Document passage
———
Red Flags: Frequent turnover, excessive related party deals, compensation > profit growth, bad acquisitions, low insider ownership.
Growth Story & Re-rating
- •Is the business still exciting for the future?
- •New growth vectors that attract investor imagination?
- •Expansion opportunities remaining?
- •Growing or shrinking addressable market?
- •Catalyst for market re-rating?
- •Transitioning to higher-growth segment?
Module 4: Risk Assessment
Value Trap Detection
| Metric | Surface | Trap |
|---|---|---|
| Low PER | Cheap | One-time revenue inflating earnings |
| Low PBV | Undervalued | Low ROE = poor capital efficiency |
| High Div Yield | Attractive | Unsustainable payout |
| High ROE | Efficient | Excessive leverage |
Low PER traps: Asset sales, large "Other Income", insurance/legal windfalls, FX gains. Verify: check footnotes, calculate Core Earnings PER.
Deteriorating business (cheap for a reason): Revenue declining 2+ years, market share erosion, obsolete products, key customer/management departures.
Low PBV + Low ROE: Fair PBV = ROE × 10. Example: PBV 0.5x but ROE 3% → Fair PBV 0.3x → actually overvalued.
Blue Chip Value Trap (IDX 2.0): Strong fundamentals + low valuation BUT continued foreign selling, no retail interest, no bandar accumulation → price stagnant. "Cheap" fundamentals alone don't drive prices.
Hidden Opportunities: OCF >> Net Profit (high depreciation masking cash generation). Core profitability growing despite net profit decline.
Financial Manipulation Red Flags
Income Statement:
| Signal | Check | Threshold |
|---|---|---|
| Revenue without cash | Cash Receipt to Sales | >90% |
| Paper profits | OCF vs Net Profit | Should track |
| Aggressive depreciation | Period vs industry norms | Compare |
Balance Sheet:
| Signal | Check |
|---|---|
| Cash decreasing | While AR/Inventory rising |
| Receivables piling | DSO > 60 days |
| Inventory bloating | DIO > 60 days |
Hidden Profit Extraction: Inflating inventory values, fictitious sales to related parties, overstated prepayments, overpriced asset purchases from related parties. Verify via related party transaction notes.
Value Trap Checklist
Before buying "cheap" stock:
- • Low PER from recurring operating income?
- • Low PBV justified by ROE >10%?
- • Revenue trend positive/stable?
- • OCF tracks Net Profit?
- • DSO and DIO < 60 days?
- • Cash Receipt to Sales > 90%?
- • No unusual related party transactions?
- • Margins stable/improving?
———
(Dataset items)
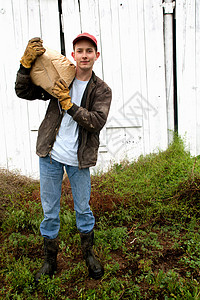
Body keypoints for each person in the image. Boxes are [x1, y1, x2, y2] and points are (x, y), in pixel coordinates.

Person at [15, 33, 112, 281]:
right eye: (80, 50)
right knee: (50, 211)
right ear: (73, 55)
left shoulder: (101, 90)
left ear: (96, 56)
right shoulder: (62, 78)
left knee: (83, 208)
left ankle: (88, 255)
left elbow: (96, 122)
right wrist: (24, 66)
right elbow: (23, 91)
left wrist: (70, 106)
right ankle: (50, 262)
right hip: (51, 154)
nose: (84, 55)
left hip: (78, 159)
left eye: (89, 51)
———
To do
A - Reproduce the stock analysis text word for word, starting at "Growth Story &" and ending at "- •Expansion opportunities remaining?".
B - Write the next part of the stock analysis text, picking up after its final line.
The rows above play no part in the work that follows.

Answers for the exercise
A -
Growth Story & Re-rating
- •Is the business still exciting for the future?
- •New growth vectors that attract investor imagination?
- •Expansion opportunities remaining?

B -
Avoid despite "cheap": PER low from one-time gains, PBV low + ROE <8%, revenue declining 2+ years, negative OCF + positive NP, high DSO/DIO, significant related party receivables.
IDX 2.0 Risk Framework
Risk = chance of being trapped × severity of damage
4 Core Risks (score 0-3 each, total 0-12):
| Risk | Question |
|---|---|
| Flow/Distribution | Buying into accumulation or exit liquidity? (highest priority — overrides fundamentals) |
| Narrative Failure | What story moves the stock? What event breaks it? |
| Liquidity/Exit | Can you exit fast without crashing price? |
| Dilution/Funding | Does thesis require new money (RI/warrants) that dilutes? |
Scoring: 0 = low, 1 = manageable, 2 = high, 3 = extreme
- •0-4: Lower risk (can size larger)
- •5-8: Medium risk (moderate size, strict plan)
- •9-12: High risk (small size / trading only)
Hard Rules:
- •Flow = 3 → avoid unless scalping
- •Liquidity = 3 → small position regardless of upside
- •Dilution = 3 → don't size up until funding clear
One-line MoS (IDX 2.0): MoS = (not distribution) + (easy exit) + (thesis not binary) + (no dilution surprise)
Altman Z-Score
- •Z > 3.0 Safe Zone: healthy, low bankruptcy risk
- •Z 1.8-3.0 Grey Zone: caution, warning signs
- •Z < 1.8 Distress Zone: high bankruptcy probability
Most reliable for manufacturing. Use modified versions for financial/service.
Sector-Specific Analysis
For sector-specific metrics, benchmarks, and frameworks, use the knowledge catalog:
- •
list-knowledgeto discover available entries (filter by category if needed) - •
get-knowledgeto load the relevant framework (banking, coal, property, consumer, telco, etc.)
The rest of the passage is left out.